CrewOutput — returned by crew_kickoff()

gate.crew_kickoff(crew, inputs) returns crew_output.raw (a string). Full CrewOutput fields:

Field Type Description
raw str Final string output from the last task
pydantic BaseModel Structured output if output_pydantic set on final task
json_dict dict JSON-formatted output
tasks_output list Individual outputs from each task
token_usage dict LLM token metrics

Constructor reference

Parameter Type Default Description
algovoi_key str required AlgoVoi API key (algv_...)
tenant_id str required AlgoVoi tenant UUID
payout_address str required On-chain address to receive payments
openai_key str None OpenAI key — passed to crewai.LLM if llm= not supplied
llm Any None Pre-built crewai.LLM instance (takes precedence)
protocol str "mpp" Payment protocol — "mpp", "ap2", or "x402"
network str "algorand-mainnet" Chain network key
amount_microunits int 10000 Price per crew run in USDC microunits (10000 = 0.01 USDC)
model str "openai/gpt-4o" LiteLLM model identifier (e.g. "anthropic/claude-opus-4-5")
base_url str None Override API base URL (for compatible providers)
resource_id str "ai-crew" Resource identifier used in MPP challenges

Supported model providers (via LiteLLM)

Pass model= in LiteLLM format.

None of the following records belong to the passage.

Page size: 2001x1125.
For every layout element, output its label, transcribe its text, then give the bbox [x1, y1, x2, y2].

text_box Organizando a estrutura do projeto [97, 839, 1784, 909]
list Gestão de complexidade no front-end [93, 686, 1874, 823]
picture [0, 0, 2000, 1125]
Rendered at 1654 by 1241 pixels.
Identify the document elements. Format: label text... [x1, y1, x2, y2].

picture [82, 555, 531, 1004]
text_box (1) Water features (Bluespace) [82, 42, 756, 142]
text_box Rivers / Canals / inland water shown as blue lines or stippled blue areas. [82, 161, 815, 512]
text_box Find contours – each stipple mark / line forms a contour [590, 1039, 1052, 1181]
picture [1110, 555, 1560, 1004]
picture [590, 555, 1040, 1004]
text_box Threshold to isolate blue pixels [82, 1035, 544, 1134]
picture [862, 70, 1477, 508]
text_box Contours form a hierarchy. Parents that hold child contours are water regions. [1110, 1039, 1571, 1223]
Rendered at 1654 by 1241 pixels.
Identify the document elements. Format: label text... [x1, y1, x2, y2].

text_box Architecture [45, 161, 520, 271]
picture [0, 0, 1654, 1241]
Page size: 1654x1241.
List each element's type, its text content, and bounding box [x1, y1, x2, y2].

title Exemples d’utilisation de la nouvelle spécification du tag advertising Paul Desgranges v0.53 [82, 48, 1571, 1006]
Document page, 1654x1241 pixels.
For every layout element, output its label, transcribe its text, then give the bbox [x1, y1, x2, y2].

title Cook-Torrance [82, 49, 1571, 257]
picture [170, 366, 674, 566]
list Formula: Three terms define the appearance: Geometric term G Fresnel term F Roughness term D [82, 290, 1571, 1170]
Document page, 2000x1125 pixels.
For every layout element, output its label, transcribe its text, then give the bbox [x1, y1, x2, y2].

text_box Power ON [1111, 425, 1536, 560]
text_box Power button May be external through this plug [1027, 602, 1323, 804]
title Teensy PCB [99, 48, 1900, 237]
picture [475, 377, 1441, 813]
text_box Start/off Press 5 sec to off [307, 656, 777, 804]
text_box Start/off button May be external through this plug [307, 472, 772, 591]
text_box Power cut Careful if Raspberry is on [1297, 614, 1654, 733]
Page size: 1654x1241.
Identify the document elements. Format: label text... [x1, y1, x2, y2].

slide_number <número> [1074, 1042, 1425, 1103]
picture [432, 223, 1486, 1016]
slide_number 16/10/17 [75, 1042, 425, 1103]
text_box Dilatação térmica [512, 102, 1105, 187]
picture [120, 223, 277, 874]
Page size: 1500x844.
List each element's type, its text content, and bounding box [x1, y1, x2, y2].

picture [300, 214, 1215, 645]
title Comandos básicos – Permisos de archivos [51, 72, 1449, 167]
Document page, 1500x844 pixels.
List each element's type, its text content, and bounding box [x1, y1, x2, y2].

Any provider supported by crewai.LLM works:

Provider model= example
OpenAI openai/gpt-4o (default)
Anthropic anthropic/claude-opus-4-5
Google Gemini gemini/gemini-2.0-flash
AWS Bedrock bedrock/amazon.nova-pro-v1:0
Together AI together_ai/mistralai/Mixtral-8x7B
Groq groq/llama3-8b-8192

Dependencies

crewai>=0.80.0      # pip install crewai
pydantic>=2.0       # pip install pydantic   (included with crewai)

x402 gate reused from ai-adapters/openai/openai_algovoi.py. MPP and AP2 gates require the sibling mpp-adapter/ and ap2-adapter/ directories.


Licensed under the Business Source License 1.1.